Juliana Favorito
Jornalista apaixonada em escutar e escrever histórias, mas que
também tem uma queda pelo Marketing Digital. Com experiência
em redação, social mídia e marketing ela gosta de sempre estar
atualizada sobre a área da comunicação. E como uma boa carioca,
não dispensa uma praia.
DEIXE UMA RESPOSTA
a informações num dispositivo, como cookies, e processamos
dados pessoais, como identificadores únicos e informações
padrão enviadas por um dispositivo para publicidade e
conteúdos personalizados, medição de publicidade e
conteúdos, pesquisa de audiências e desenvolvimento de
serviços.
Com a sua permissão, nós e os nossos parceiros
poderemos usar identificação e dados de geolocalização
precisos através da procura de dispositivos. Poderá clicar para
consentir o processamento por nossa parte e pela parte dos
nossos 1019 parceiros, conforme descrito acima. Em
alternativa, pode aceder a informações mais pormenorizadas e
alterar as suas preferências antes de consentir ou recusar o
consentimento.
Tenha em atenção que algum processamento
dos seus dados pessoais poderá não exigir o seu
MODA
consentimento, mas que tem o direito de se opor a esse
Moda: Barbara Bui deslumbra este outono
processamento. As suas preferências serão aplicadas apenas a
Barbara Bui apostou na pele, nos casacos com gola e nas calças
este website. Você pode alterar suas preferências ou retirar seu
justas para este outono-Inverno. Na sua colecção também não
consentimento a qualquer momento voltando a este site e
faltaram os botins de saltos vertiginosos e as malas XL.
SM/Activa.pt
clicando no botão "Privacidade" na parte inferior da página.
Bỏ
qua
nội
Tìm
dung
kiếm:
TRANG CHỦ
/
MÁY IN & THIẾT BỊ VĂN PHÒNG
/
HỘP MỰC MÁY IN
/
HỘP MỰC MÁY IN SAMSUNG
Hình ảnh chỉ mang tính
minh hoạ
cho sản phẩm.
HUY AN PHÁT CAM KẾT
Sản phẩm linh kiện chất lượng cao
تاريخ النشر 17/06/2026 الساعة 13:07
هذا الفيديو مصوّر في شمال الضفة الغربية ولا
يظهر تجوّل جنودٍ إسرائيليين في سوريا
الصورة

□ □ □ □ □

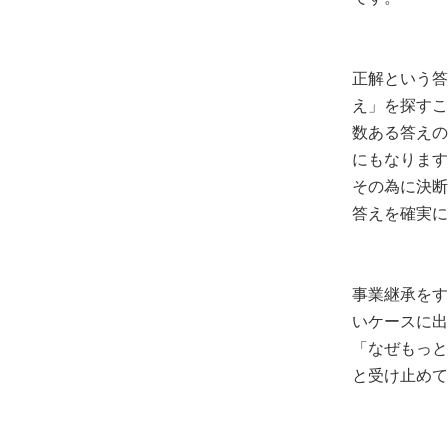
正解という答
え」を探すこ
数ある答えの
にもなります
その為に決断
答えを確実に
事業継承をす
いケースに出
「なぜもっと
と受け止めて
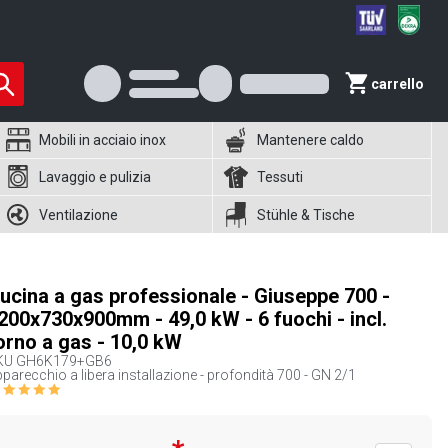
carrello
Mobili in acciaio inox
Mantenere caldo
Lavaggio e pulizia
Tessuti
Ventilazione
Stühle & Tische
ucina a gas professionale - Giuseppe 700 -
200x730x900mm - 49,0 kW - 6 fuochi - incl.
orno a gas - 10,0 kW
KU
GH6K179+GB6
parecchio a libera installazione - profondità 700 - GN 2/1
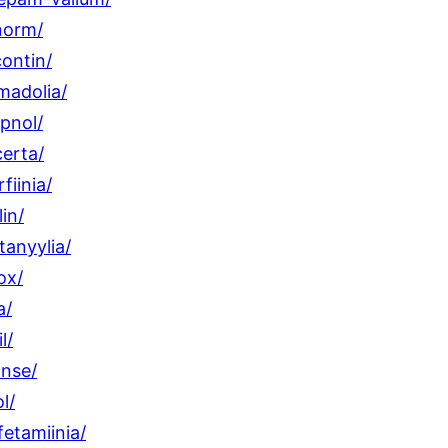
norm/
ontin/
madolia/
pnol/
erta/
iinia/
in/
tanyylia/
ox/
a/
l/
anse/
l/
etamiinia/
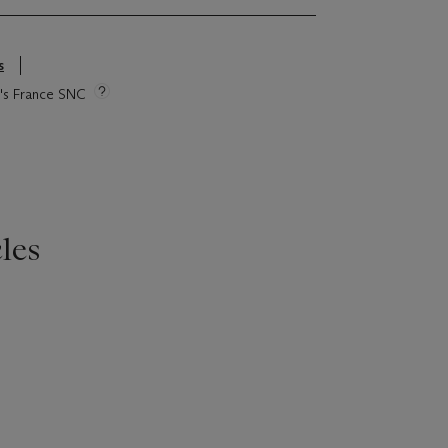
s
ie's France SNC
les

□ □ □ □ □

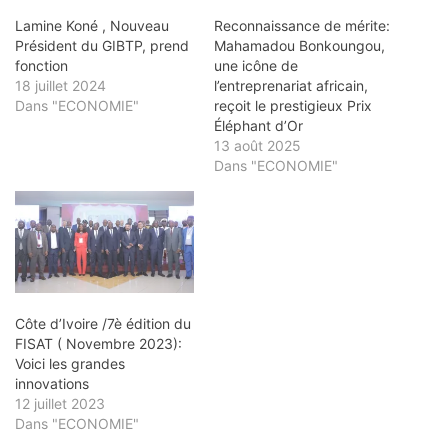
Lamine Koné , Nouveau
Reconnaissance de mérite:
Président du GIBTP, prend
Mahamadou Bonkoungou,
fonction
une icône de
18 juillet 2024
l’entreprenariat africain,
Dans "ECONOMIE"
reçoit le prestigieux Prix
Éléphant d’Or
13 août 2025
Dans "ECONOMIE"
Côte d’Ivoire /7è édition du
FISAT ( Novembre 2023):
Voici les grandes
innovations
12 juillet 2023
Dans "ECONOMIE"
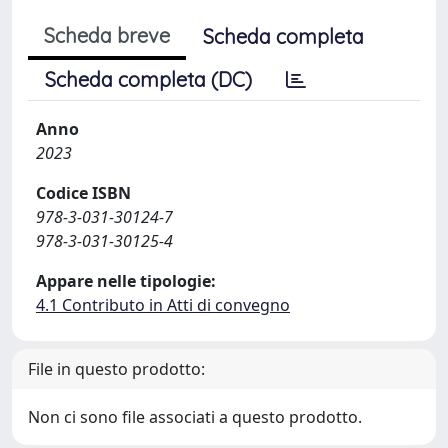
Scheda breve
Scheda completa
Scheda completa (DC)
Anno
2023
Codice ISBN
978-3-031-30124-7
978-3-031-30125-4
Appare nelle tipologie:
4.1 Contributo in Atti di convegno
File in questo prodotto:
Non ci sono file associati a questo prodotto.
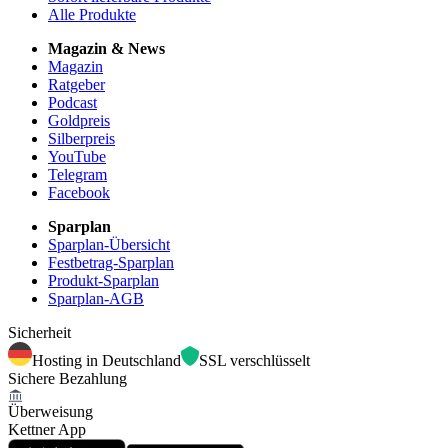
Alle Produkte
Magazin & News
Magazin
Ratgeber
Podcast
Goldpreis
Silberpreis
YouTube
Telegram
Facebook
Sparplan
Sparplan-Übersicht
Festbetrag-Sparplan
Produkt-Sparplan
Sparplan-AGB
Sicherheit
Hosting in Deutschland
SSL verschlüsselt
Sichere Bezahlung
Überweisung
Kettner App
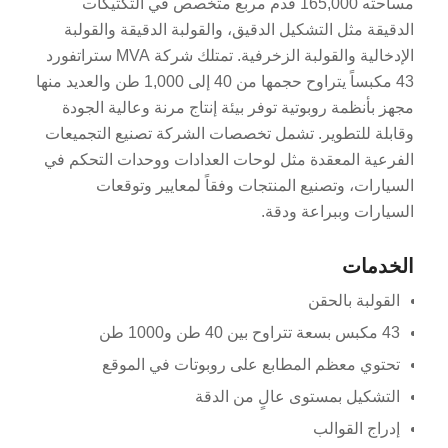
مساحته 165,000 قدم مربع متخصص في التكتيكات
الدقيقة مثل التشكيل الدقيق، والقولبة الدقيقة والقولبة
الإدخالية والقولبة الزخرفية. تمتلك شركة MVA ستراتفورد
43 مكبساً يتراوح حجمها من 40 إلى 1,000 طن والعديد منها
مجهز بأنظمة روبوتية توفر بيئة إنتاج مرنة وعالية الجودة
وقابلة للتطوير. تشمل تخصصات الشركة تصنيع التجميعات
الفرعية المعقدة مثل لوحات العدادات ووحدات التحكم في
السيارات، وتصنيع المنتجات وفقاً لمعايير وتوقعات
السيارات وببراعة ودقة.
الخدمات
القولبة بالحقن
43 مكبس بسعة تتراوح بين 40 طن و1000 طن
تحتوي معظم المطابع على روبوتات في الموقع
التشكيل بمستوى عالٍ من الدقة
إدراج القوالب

□ □ □ □ □

Please copy out each line in the entries that mentions the string "para".

* [RESPONSE TO THIS TASK]
padrão enviadas por um dispositivo para publicidade e
precisos através da procura de dispositivos. Poderá clicar para
justas para este outono-Inverno. Na sua colecção também não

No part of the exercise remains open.